Published in the European Journal of Information Systems the paper, titled “The Longitudinal Impact of Enterprise System Users’ Pre-Adoption Expectations and Organizational Support on Post Adoption Proficient Usage,” examines why information systems are often underutilized, despite corporations’ costly investments in them.

After spending an estimated $24 billion on enterprise systems, companies in the U.S. still find great discrepancies in adopter proficiency.

“Research indicates that implementation failures occur more than 60 percent of the time, resulting in underutilization and lower-than-expected investment returns,” Veiga said.

He became intrigued with the subject of information system’s adoption and proficiency, when a family member described colleagues’ resistance to, and subsequently underutilizing of, a new, very costly system.

“That got me interested in the behavioral side of system adoption,” said Veiga, who is a Board of Trustees Distinguished Professor of Management Emeritus.

He and three colleagues gathered and analyzed data from a major global bank for their study, investigating how 153 financial analysts, from different countries, adopted a new global ledger system.

Not only did they identify the factors that can bring greater success in implementing new information systems, they also challenged a long-held and inaccurate benchmark for successful adoption.

For the past 20 years, researchers equated successful adoption with the amount of time users spent engaged with a system. “We didn’t think that was a good indicator because usage of the system alone does not equate with proficient usage,” he said.
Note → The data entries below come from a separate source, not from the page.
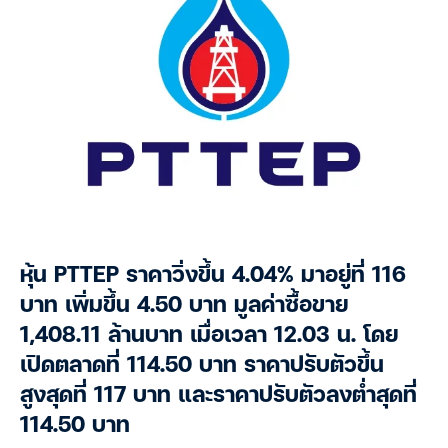
หุ้น PTTEP ราคาวิ่งขึ้น 4.04% มาอยู่ที่ 116
บาท เพิ่มขึ้น 4.50 บาท มูลค่าซื้อขาย
1,408.11 ล้านบาท เมื่อเวลา 12.03 น. โดย
เปิดตลาดที่ 114.50 บาท ราคาปรับตัวขึ้น
สูงสุดที่ 117 บาท และราคาปรับตัวลงต่ำสุดที่
114.50 บาท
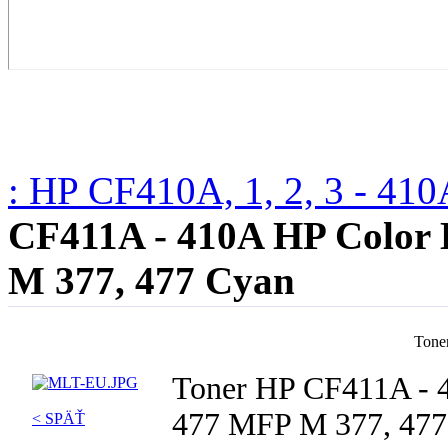
: HP CF410A, 1, 2, 3 - 41
CF411A - 410A HP Color 
M 377, 477 Cyan
Tone
Toner HP CF411A - 4
477 MFP M 377, 477
< SPÄŤ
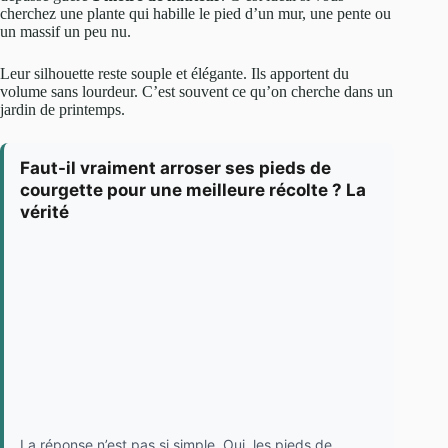
cherchez une plante qui habille le pied d’un mur, une pente ou
un massif un peu nu.
Leur silhouette reste souple et élégante. Ils apportent du
volume sans lourdeur. C’est souvent ce qu’on cherche dans un
jardin de printemps.
Faut-il vraiment arroser ses pieds de
courgette pour une meilleure récolte ? La
vérité
La réponse n’est pas si simple. Oui, les pieds de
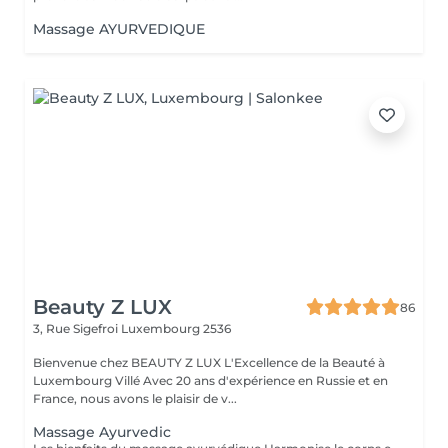
Massage AYURVEDIQUE
Beauty Z LUX
86
3, Rue Sigefroi
Luxembourg 2536
Bienvenue chez BEAUTY Z LUX L'Excellence de la Beauté à
Luxembourg Villé Avec 20 ans d'expérience en Russie et en
France, nous avons le plaisir de v...
Massage Ayurvedic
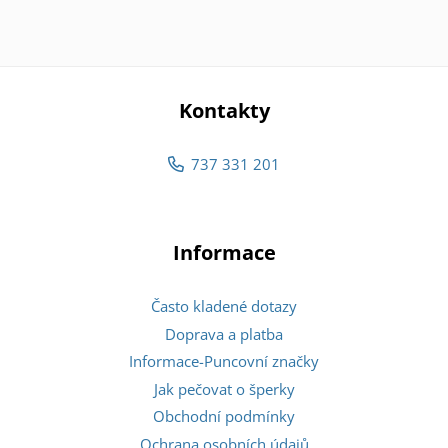
Kontakty
737 331 201
Informace
Často kladené dotazy
Doprava a platba
Informace-Puncovní značky
Jak pečovat o šperky
Obchodní podmínky
Ochrana osobních údajů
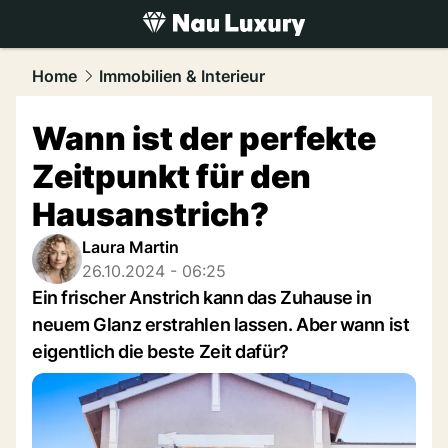
luxury.
NAU.ch
Home
Immobilien & Interieur
Wann ist der perfekte
Zeitpunkt für den
Hausanstrich?
Laura Martin
26.10.2024 - 06:25
Ein frischer Anstrich kann das Zuhause in
neuem Glanz erstrahlen lassen. Aber wann ist
eigentlich die beste Zeit dafür?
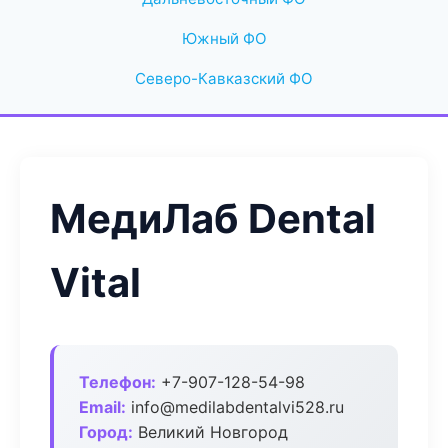
Южный ФО
Северо-Кавказский ФО
МедиЛаб Dental
Vital
Телефон:
+7-907-128-54-98
Email:
info@medilabdentalvi528.ru
Город:
Великий Новгород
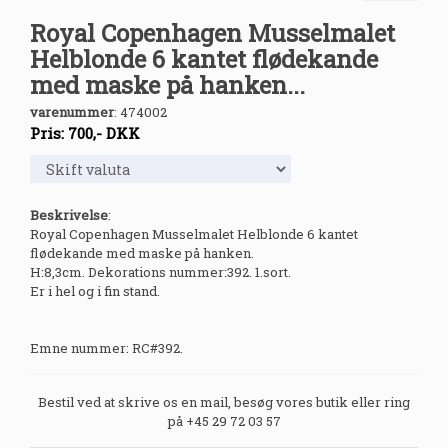
Royal Copenhagen Musselmalet
Helblonde 6 kantet flødekande
med maske på hanken...
varenummer
:
474002
Pris:
700
,-
DKK
Beskrivelse
:
Royal Copenhagen Musselmalet Helblonde 6 kantet
flødekande med maske på hanken.
H:8,3cm. Dekorations nummer:392. 1.sort.
Er i hel og i fin stand.
Emne nummer: RC#392.
Bestil ved at skrive os en mail, besøg vores butik eller ring
på +45 29 72 03 57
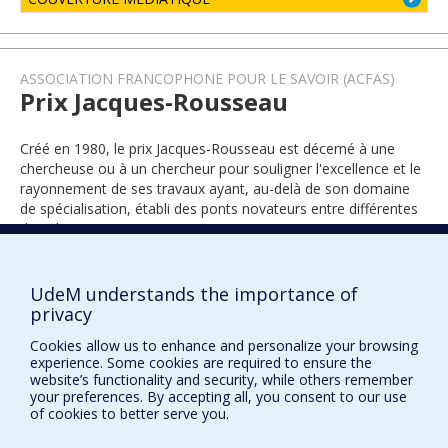
ASSOCIATION FRANCOPHONE POUR LE SAVOIR (ACFAS)
Prix Jacques-Rousseau
Créé en 1980, le prix Jacques-Rousseau est décerné à une
chercheuse ou à un chercheur pour souligner l'excellence et le
rayonnement de ses travaux ayant, au-delà de son domaine
de spécialisation, établi des ponts novateurs entre différentes
disciplines.
UdeM understands the importance of
2023
privacy
Cookies allow us to enhance and personalize your browsing
experience. Some cookies are required to ensure the
website’s functionality and security, while others remember
your preferences. By accepting all, you consent to our use
of cookies to better serve you.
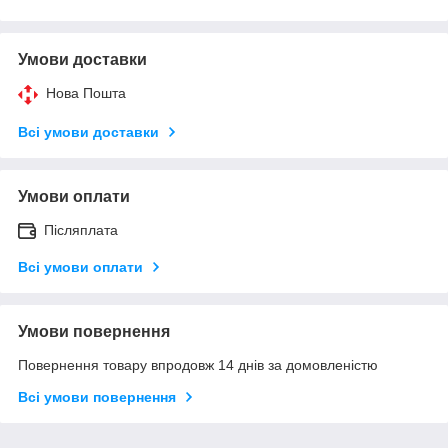
Умови доставки
Нова Пошта
Всі умови доставки
Умови оплати
Післяплата
Всі умови оплати
Умови повернення
Повернення товару впродовж 14 днів за домовленістю
Всі умови повернення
Working with the bank’s system designers, his team developed a methodology for measuring proficiency, and then tracked the progress of the financial analysts over a three-month period.

After the analysts were provided extensive training on the system, and just prior to its launch, they were surveyed as to their expectations about adopting the system. They were queried, anonymously and confidentially, about such things as their motivation to learn the new system and whether they believed that having the new skill would benefit their careers.

“We found that adopters who hold pre-adoption expectations reflecting greater internal and external motives to adopt the system, and who plan to systemically approach learning about the system, are more apt to use the system in ways that enhance their cumulative knowledge of it, and subsequently develop higher levels of proficiency post-adoption,” he said. Furthermore, the team found that greater organizational support, particularly technical support, enhanced the impact of adopters’ expectations on proficiency.

“We believe our research provides an important first step toward understanding how organizations can increase the beneficial outcomes of their information systems,” he said. “Our research showed that while time spent using a system is essential to developing proficiency, how that time is spent is the most critical because it is significantly shaped by the adopters’ pre-adoption expectations. For example, when adopters expect that mastering a new system could enhance their career opportunities, they are apt to be more conscientious and determined in using the system and, as a result, enhance their proficiency over time. That means companies need to stress the real payoffs for the employees, and not simply highlight the payoff for the company, when they introduce new information systems.”

Veiga’s co-authors include Steven W. Floyd, professor of innovation and entrepreneurship at the University of Massachusetts; Marcus M. Keupp, head of the department of Military Business Administration at the Swiss Federal Institute of Technology in Switzerland; and Franz Kellermanns, a professor of management, who earned his Ph.D. in Management from UConn and now holds an endowed chair in international business at the University of North Carolina-Charlotte.

Veiga headed the UConn management department for 26 years and served as interim dean of the School of Business from 1991-92.

He has other articles in the works, as well as one pending in the Journal of Management that examines how the self-estranged behavior of professional workers takes a significant toll on their job performance by corroding their social exchange relationships with co-workers.